ASSIGNED TASK :: Each line of the data should be repeated precisely.

(Saved data entries)
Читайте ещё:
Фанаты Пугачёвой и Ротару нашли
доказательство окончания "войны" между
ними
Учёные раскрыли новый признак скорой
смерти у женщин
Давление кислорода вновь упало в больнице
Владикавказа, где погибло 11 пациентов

FINAL ANSWER ::
Читайте ещё:
Фанаты Пугачёвой и Ротару нашли
доказательство окончания "войны" между
ними
Учёные раскрыли новый признак скорой
смерти у женщин
Давление кислорода вновь упало в больнице
Владикавказа, где погибло 11 пациентов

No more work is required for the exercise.